Real examples: Apache Kafka (event streaming, ordered log), Amazon SQS (simple reliable queues), RabbitMQ (routing / pub-sub), Celery (task queue for Python/PHP).

5. CDN (Content Delivery Network)

A CDN is a globally distributed network of edge servers (points of presence, or PoPs) that cache and serve content from a location geographically close to the end user. Instead of every user fetching a 1 MB JavaScript bundle from your origin server in Virginia, a user in Tokyo gets it from a PoP 20 ms away.

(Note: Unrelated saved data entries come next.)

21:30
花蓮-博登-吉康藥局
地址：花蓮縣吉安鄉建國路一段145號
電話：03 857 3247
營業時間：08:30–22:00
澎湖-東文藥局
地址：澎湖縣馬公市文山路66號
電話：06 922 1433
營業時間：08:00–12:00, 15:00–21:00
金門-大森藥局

  • Static asset delivery: Images, CSS, JS, fonts — these are the primary use case. Cache-Control headers tell the CDN how long to hold a file.
  • Dynamic content acceleration: Modern CDNs (Cloudflare, Fastly) can cache API responses with short TTLs, or route dynamic requests over optimised backbone networks.
  • DDoS protection: CDN edge nodes absorb volumetric attacks before traffic ever reaches your origin.
CDN edge caching reduces latency for global users Origin Server Virginia, USA CDN PoP Tokyo CDN PoP London User Tokyo User London ~20 ms (cache HIT) ~15 ms (cache HIT) cache MISS → origin cache MISS → origin Without CDN: Tokyo user → Virginia = ~140 ms
CDN edge nodes serve cached assets from nearby PoPs. Only on a cache miss does a request travel back to the origin server.

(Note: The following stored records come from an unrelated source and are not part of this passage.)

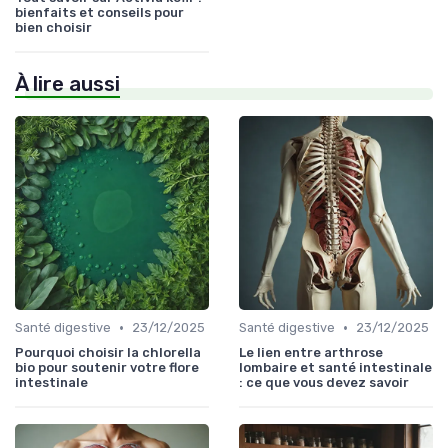
bienfaits et conseils pour
bien choisir
À lire aussi
•
•
Santé digestive
23/12/2025
Santé digestive
23/12/2025
Pourquoi choisir la chlorella
Le lien entre arthrose
bio pour soutenir votre flore
lombaire et santé intestinale
intestinale
: ce que vous devez savoir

Real examples: Cloudflare, AWS CloudFront, Fastly, Akamai.

Putting It Together: the Decision Heuristic

When you are designing a system and you reach a bottleneck, ask:

  • Too many requests for one server? → Add a load balancer and scale horizontally.
  • Too many repeated reads hitting the database? → Add a cache in front of the DB.
  • Writes are slow or processing is long? → Move the work to a message queue and process it asynchronously.
  • Database is the bottleneck? → Add read replicas, then consider sharding if writes are the problem.
  • Static assets are slow for distant users? → Put them on a CDN.
Real systems layer these components. A production service at scale often uses all five at the same time. Understanding each one — its purpose, its failure modes, and its trade-offs — lets you compose them correctly rather than blindly stacking them.